Detecting Semantic Backdoors in a Mystery Shopping Scenario
- URL: http://arxiv.org/abs/2601.03805v1
- Date: Wed, 07 Jan 2026 11:04:04 GMT
- Title: Detecting Semantic Backdoors in a Mystery Shopping Scenario
- Authors: Arpad Berta, Gabor Danner, Istvan Hegedus, Mark Jelasity,
- Abstract summary: We tackle the problem of detecting semantic backdoors in classification models.<n>Under the assumption that the clean training dataset and the training recipe of the model are both known, we propose a reference model pool.<n>We experimentally analyze a number of approaches to compute model distances and we also test a scenario where the provider performs an adaptive attack to avoid detection.
- Score: 0.0
- License: http://creativecommons.org/licenses/by/4.0/
- Abstract: Detecting semantic backdoors in classification models--where some classes can be activated by certain natural, but out-of-distribution inputs--is an important problem that has received relatively little attention. Semantic backdoors are significantly harder to detect than backdoors that are based on trigger patterns due to the lack of such clearly identifiable patterns. We tackle this problem under the assumption that the clean training dataset and the training recipe of the model are both known. These assumptions are motivated by a consumer protection scenario, in which the responsible authority performs mystery shopping to test a machine learning service provider. In this scenario, the authority uses the provider's resources and tools to train a model on a given dataset and tests whether the provider included a backdoor. In our proposed approach, the authority creates a reference model pool by training a small number of clean and poisoned models using trusted infrastructure, and calibrates a model distance threshold to identify clean models.
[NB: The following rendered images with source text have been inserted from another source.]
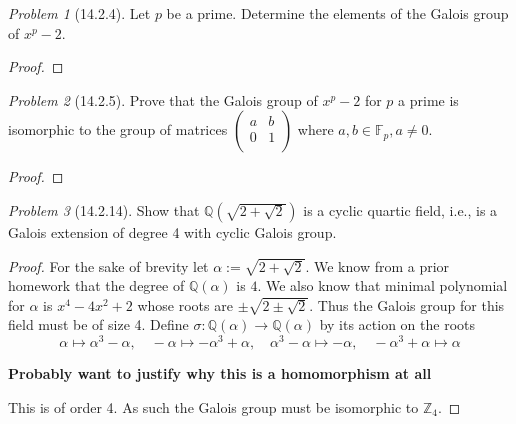 \documentclass[10pt]{article}
\newcommand{\sk}{\vskip 10mm}
\newcommand{\bb}[1]{\mathbb{#1}}
\theoremstyle{remark}
\newtheorem{problem}{Problem}
\theoremstyle{remark}
\begin{document}
\sk

\begin{problem}[14.2.4]
  Let $p$ be a prime. Determine the elements of the Galois group of $x^p-2$.
\end{problem}

\begin{proof}
  
\end{proof}

\sk

\begin{problem}[14.2.5]
  Prove that the Galois group of $x^p-2$ for $p$ a prime is isomorphic to
  the group of matrices $\left(\begin{array}{cc}a&b\\0&1\\ \end{array}\right)$
  where $a,b\in\bb{F}_p,a\neq 0$.
\end{problem}

\begin{proof}
  
\end{proof}

\sk

\begin{problem}[14.2.14]
  Show that $\bb{Q}(\sqrt{2+\sqrt{2}})$ is a cyclic quartic field,
  i.e., is a Galois extension of degree 4 with cyclic Galois group.
\end{problem}

\begin{proof}
  For the sake of brevity let $\alpha:=\sqrt{2+\sqrt{2}}$.
  We know from a prior homework that the degree of $\bb{Q}(\alpha)$
  is $4$. We also know that minimal polynomial for $\alpha$ is
  $x^4-4x^2+2$ whose roots are $\pm\sqrt{2\pm\sqrt{2}}$. Thus the Galois group
  for this field must be of size 4. Define $\sigma:\bb{Q}(\alpha)\rightarrow\bb{Q}(\alpha)$ by
  its action on the roots
  \[\alpha\mapsto\alpha^3-\alpha,\quad-\alpha\mapsto-\alpha^3+\alpha,\quad\alpha^3-\alpha\mapsto-\alpha,\quad-\alpha^3+\alpha\mapsto\alpha \]

  \textbf{Probably want to justify why this is a homomorphism at all}
  
  This is of order 4. As such the Galois group must be isomorphic to
  $\bb{Z}_4$.
\end{proof}

\sk

\end{document}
We propose and experimentally analyze a number of approaches to compute model distances and we also test a scenario where the provider performs an adaptive attack to avoid detection. The most reliable method is based on requesting adversarial training from the provider. The model distance is best measured using a set of input samples generated by inverting the models in such a way as to maximize the distance from clean samples. With these settings, our method can often completely separate clean and poisoned models, and it proves to be superior to state-of-the-art backdoor detectors as well.